◆ Work to complete
Up to and including the line that contains "middle mcp: (101, 32)", write out every line of the entries exactly, beginning with the first. Omit the pictures.

◆ Available data
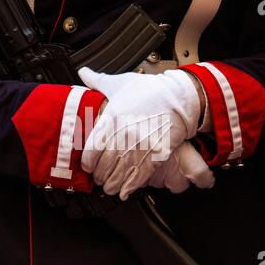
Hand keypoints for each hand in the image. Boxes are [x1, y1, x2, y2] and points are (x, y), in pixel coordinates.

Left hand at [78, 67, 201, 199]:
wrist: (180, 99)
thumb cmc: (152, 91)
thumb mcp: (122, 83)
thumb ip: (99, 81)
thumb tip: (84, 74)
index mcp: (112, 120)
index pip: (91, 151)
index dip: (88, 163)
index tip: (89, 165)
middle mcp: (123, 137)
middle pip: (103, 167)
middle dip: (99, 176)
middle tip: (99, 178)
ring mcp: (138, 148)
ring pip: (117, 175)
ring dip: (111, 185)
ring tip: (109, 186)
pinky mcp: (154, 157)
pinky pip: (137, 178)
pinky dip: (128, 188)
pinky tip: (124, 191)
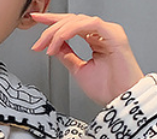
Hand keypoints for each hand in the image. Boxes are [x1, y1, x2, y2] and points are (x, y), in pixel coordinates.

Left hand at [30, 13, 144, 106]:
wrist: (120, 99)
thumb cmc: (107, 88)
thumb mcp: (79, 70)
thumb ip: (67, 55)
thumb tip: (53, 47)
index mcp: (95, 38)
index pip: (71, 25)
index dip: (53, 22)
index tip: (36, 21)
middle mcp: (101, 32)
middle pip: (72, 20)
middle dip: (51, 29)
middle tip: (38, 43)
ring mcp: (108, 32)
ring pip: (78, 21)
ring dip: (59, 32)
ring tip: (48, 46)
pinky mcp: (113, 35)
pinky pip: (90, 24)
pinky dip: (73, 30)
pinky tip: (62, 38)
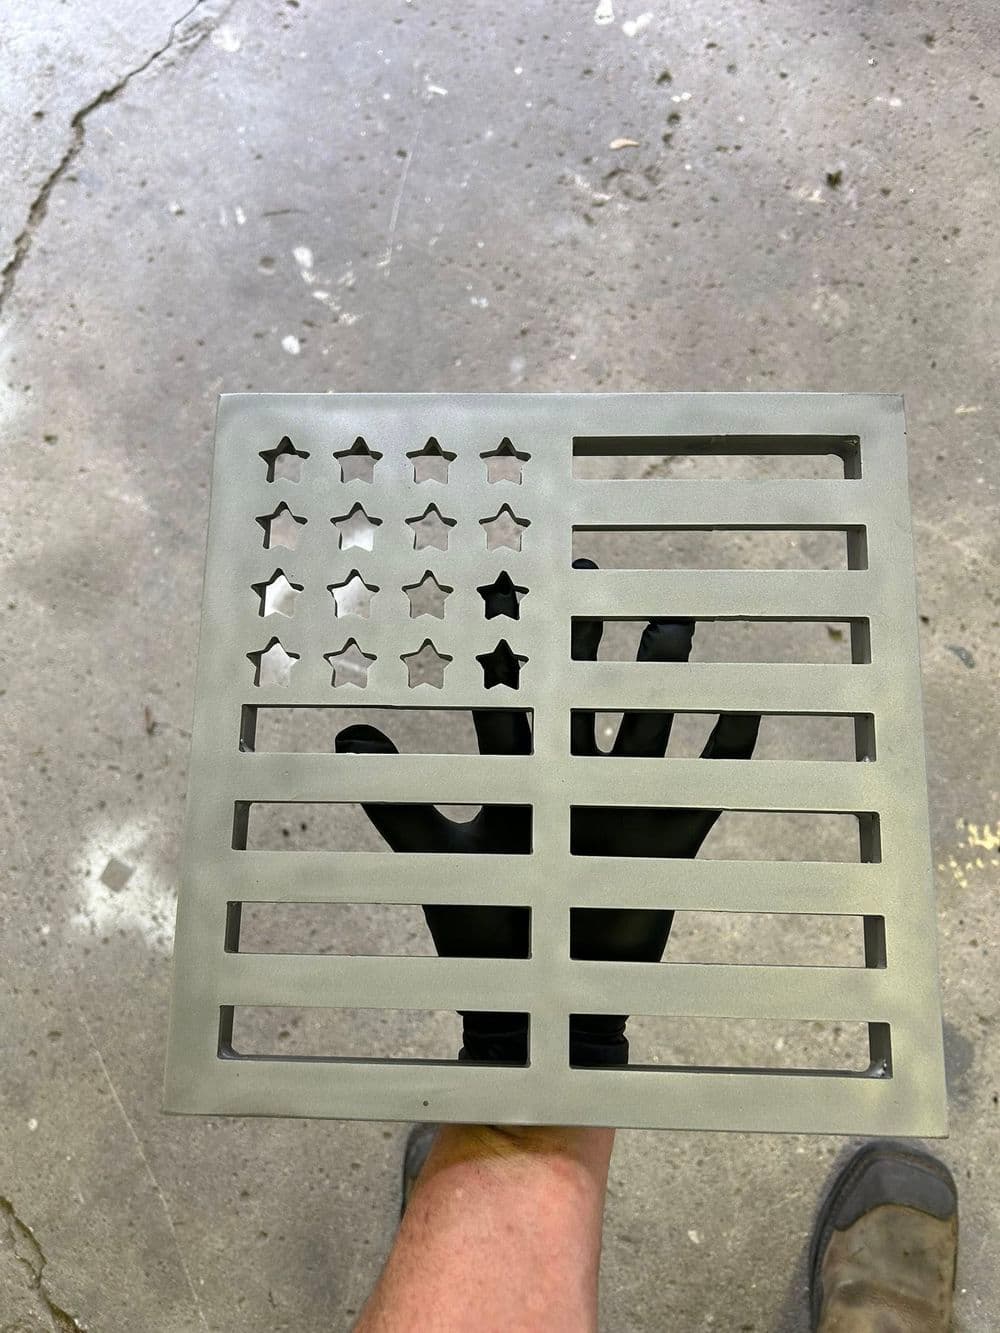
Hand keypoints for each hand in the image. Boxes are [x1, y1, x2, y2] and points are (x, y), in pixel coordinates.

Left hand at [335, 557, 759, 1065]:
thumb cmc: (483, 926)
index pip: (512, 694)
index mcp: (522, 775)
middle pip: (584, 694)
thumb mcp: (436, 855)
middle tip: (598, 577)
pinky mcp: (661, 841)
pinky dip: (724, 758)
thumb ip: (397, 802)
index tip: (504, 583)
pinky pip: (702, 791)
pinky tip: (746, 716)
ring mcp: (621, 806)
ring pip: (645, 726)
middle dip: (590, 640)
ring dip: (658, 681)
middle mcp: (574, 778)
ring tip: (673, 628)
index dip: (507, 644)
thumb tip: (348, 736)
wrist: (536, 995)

◆ Solution
Hand keypoints for each hand in the image. Boxes are [x1, y1, x2, y2] and points are (x, y), in pixel coordinates.

Left hand at [78, 67, 201, 199]:
wrist: (180, 99)
thumb cmc: (152, 91)
thumb mcp: (122, 83)
thumb ip: (99, 81)
thumb tip: (84, 74)
index mcp: (112, 120)
index pip: (91, 151)
index dip: (88, 163)
index tip: (89, 165)
middle mcp: (123, 137)
middle pip: (103, 167)
middle dip: (99, 176)
middle tip: (99, 178)
ring mcp: (138, 148)
ring pip: (117, 175)
ring dip: (111, 185)
ring tip: (109, 186)
pinky mcp: (154, 157)
pinky pip: (137, 178)
pinky dip: (128, 188)
pinky tip: (124, 191)
Hand keypoints for each hand in the image. Boxes are [x1, y1, x2, y2] and points are (x, y), in pixel coordinates.

Left hand at [30, 13, 144, 106]:
wrist: (120, 99)
thumb cmc: (107, 88)
thumb mcp: (79, 70)
thumb ip: (67, 55)
thumb tip: (53, 47)
index mcp: (95, 38)
index pip: (71, 25)
index dip: (53, 22)
index tip: (36, 21)
middle mcp: (101, 32)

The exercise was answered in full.